Data for this exercise:

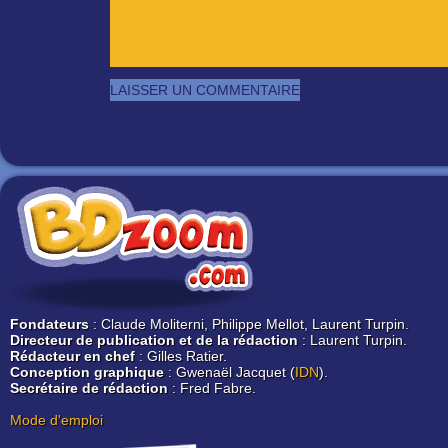
Fondateurs
: Claude Moliterni, Philippe Mellot, Laurent Turpin.
Directeur de publication et de la rédaction
: Laurent Turpin.
Rédacteur en chef
: Gilles Ratier.
Conception graphique
: Gwenaël Jacquet (
IDN
).
Secrétaire de rédaction
: Fred Fabre.
Mode d'emploi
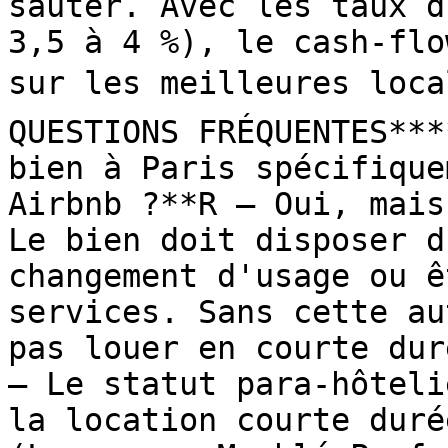
sauter. Avec les taux d
3,5 à 4 %), le cash-flo
sur les meilleures loca
QUESTIONS FRÉQUENTES***
bien à Paris spécifique
Airbnb ?**R — Oui, mais
Le bien doit disposer d
changement d'usage ou ê
services. Sans cette au
pas louer en courte dur
— Le statut para-hôteli
la location courte duré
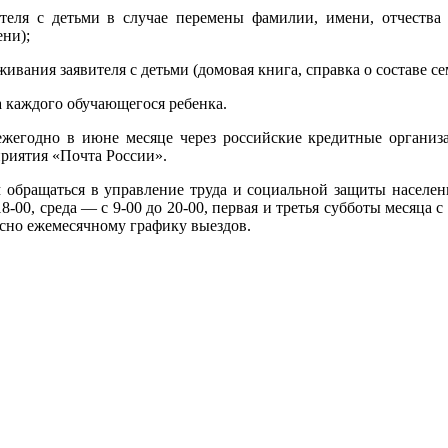
еля с детьми в случае перемены фамилии, имени, отчества р
ени);
вания заявителя с детьми (домовая книга, справка о составе се
а каждого обучающегося ребенка.
жегодно в июне месяце через российские кредитные организац
приятия «Почта России».
обращаться в управление труда и социальной защиты населения
8-00, среда — с 9-00 до 20-00, первая и третья субботы месяца с
сно ежемесячному графику выездов.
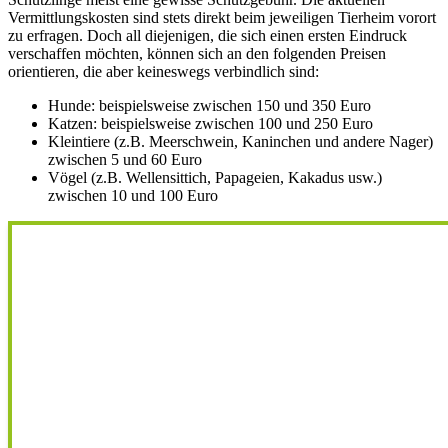
Vermittlungskosten sind stets direkt beim jeweiligen Tierheim vorort
zu erfragen. Doch all diejenigen, die sich einen ersten Eindruck
verschaffen möchten, können sich an den folgenden Preisen
orientieren, die aber keineswegs verbindlich sind:
Hunde: beispielsweise zwischen 150 und 350 Euro
Katzen: beispielsweise zwischen 100 und 250 Euro
Kleintiere (z.B. Meerschwein, Kaninchen und andere Nager)
zwischen 5 und 60 Euro
Vögel (z.B. Wellensittich, Papageien, Kakadus usw.)
zwischen 10 und 100 Euro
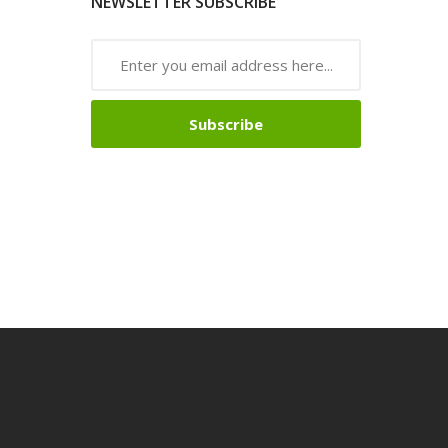
NEWSLETTER SUBSCRIBE
Subscribe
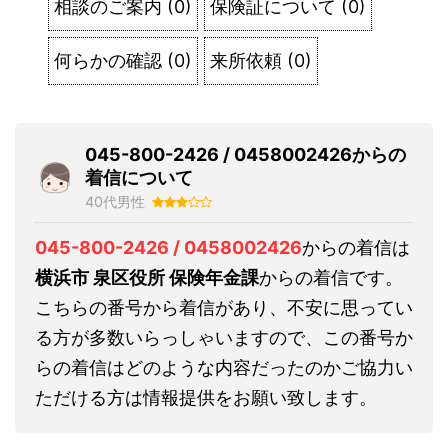
相談のご案内
(
0
)
保険証について
(
0
)
何らかの確認
(
0
)
来所依頼
(
0
)
045-800-2426 / 0458002426からの
着信について
40代男性
045-800-2426 / 0458002426
からの着信は
横浜市 泉区役所 保険年金課
からの着信です。
こちらの番号から着信があり、不安に思ってい
る方が多数いらっしゃいますので、この番号か
らの着信はどのような内容だったのかご協力い
ただける方は情報提供をお願い致します。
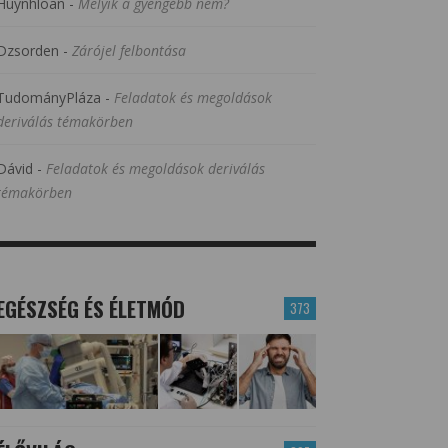
Huynhloan
-
Melyik a gyengébb nem?
Dzsorden
-
Zárójel felbontása
TudományPláza
-
Feladatok és megoldások
deriválás témakörben
Dávid
-
Feladatok és megoldások deriválás
témakörben
EGÉSZSÉG ÉS ÉLETMÓD
373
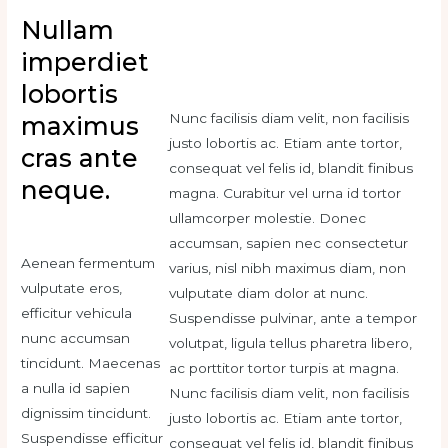
Nullam
imperdiet
lobortis
Nunc facilisis diam velit, non facilisis
maximus
justo lobortis ac. Etiam ante tortor,
cras ante
consequat vel felis id, blandit finibus
neque.
magna. Curabitur vel urna id tortor
ullamcorper molestie. Donec
accumsan, sapien nec consectetur
Aenean fermentum
varius, nisl nibh maximus diam, non
vulputate eros,
vulputate diam dolor at nunc.
efficitur vehicula
Suspendisse pulvinar, ante a tempor
nunc accumsan
volutpat, ligula tellus pharetra libero,
tincidunt. Maecenas
ac porttitor tortor turpis at magna.
a nulla id sapien
Nunc facilisis diam velit, non facilisis
dignissim tincidunt.
justo lobortis ac. Etiam ante tortor,
Suspendisse efficitur
consequat vel felis id, blandit finibus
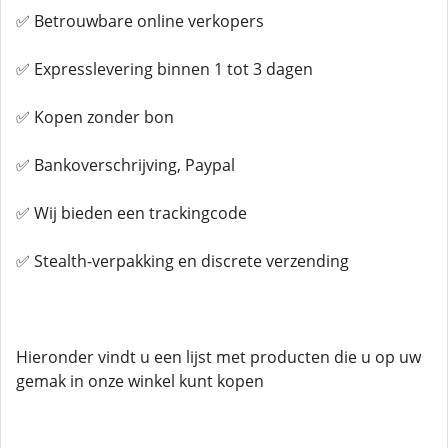
✅ Betrouwbare online verkopers
✅ Expresslevering binnen 1 tot 3 dagen
✅ Kopen zonder bon
✅ Bankoverschrijving, Paypal
✅ Wij bieden een trackingcode
✅ Stealth-verpakking en discrete verzending
Hieronder vindt u een lijst met producten die u op uw
gemak in onze winkel kunt kopen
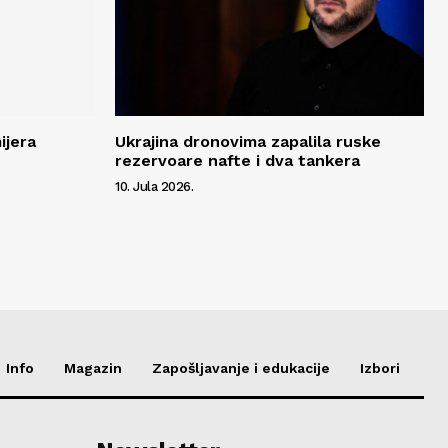
ijera
Ukrajina dronovima zapalila ruske
rezervoare nafte i dva tankera
10. Jula 2026.
Info
Magazin
Zapošljavanje i edukacije
Izbori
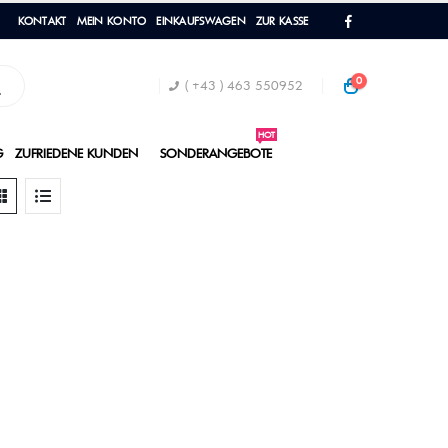
KONTAKT
MEIN KONTO
EINKAUFSWAGEN
ZUR KASSE
0
( +43 ) 463 550952
HOT
G
ZUFRIEDENE KUNDEN
SONDERANGEBOTE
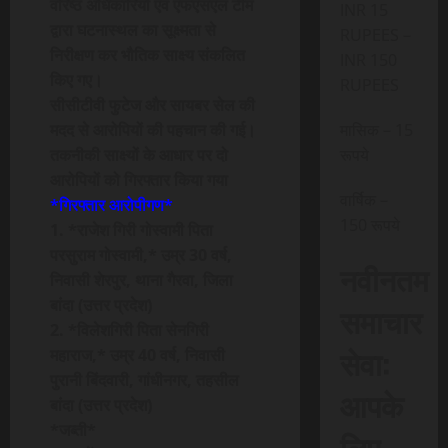
वरिष्ठ अधिकारियों एवं एफएसएल टीम
INR 15
द्वारा घटनास्थल का सूक्ष्मता से
RUPEES –
निरीक्षण कर भौतिक साक्ष्य संकलित
INR 150
किए गए।
RUPEES
सीसीटीवी फुटेज और सायबर सेल की
मदद से आरोपियों की पहचान की गई।
मासिक – 15
तकनीकी साक्ष्यों के आधार पर दो
रूपये
आरोपियों को गिरफ्तार किया गया
वार्षिक –
*गिरफ्तार आरोपीगण*
150 रूपये
1. *राजेश गिरी गोस्वामी पिता
परसुराम गोस्वामी,* उम्र 30 वर्ष,
नवीनतम
निवासी शेरपुर, थाना गैरवा, जिला
बांदा (उत्तर प्रदेश)
समाचार
2. *विलेशगिरी पिता सेनगिरी
सेवा:
महाराज,* उम्र 40 वर्ष, निवासी
पुरानी बिंदवारी, गांधीनगर, तहसील
आपके
बांदा (उत्तर प्रदेश)
*जब्ती*
लिए,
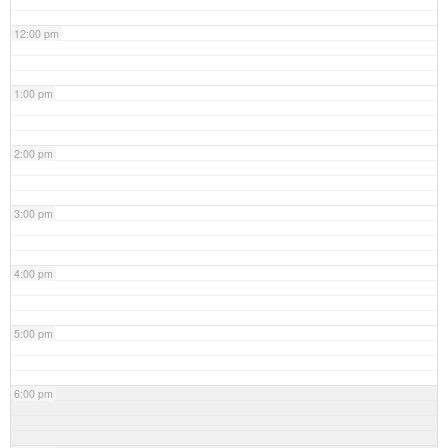
12:00 pm
1:00 pm
2:00 pm
3:00 pm
4:00 pm
5:00 pm
6:00 pm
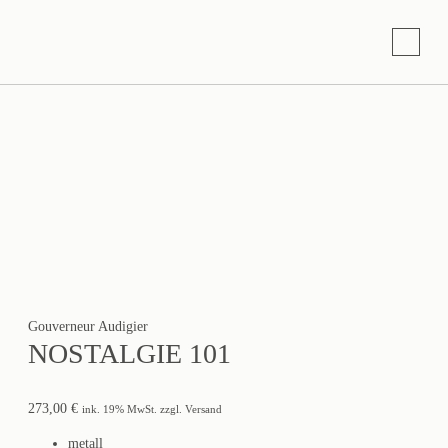
Gouverneur Audigier
NOSTALGIE 101
273,00
€
ink. 19% MwSt. zzgl. Versand
metall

To-do item: Each line above where the word "megoldások" occurs should be copied out.

Written solution:
Feladatok és megoldások
Feladatok és megoldások deriválás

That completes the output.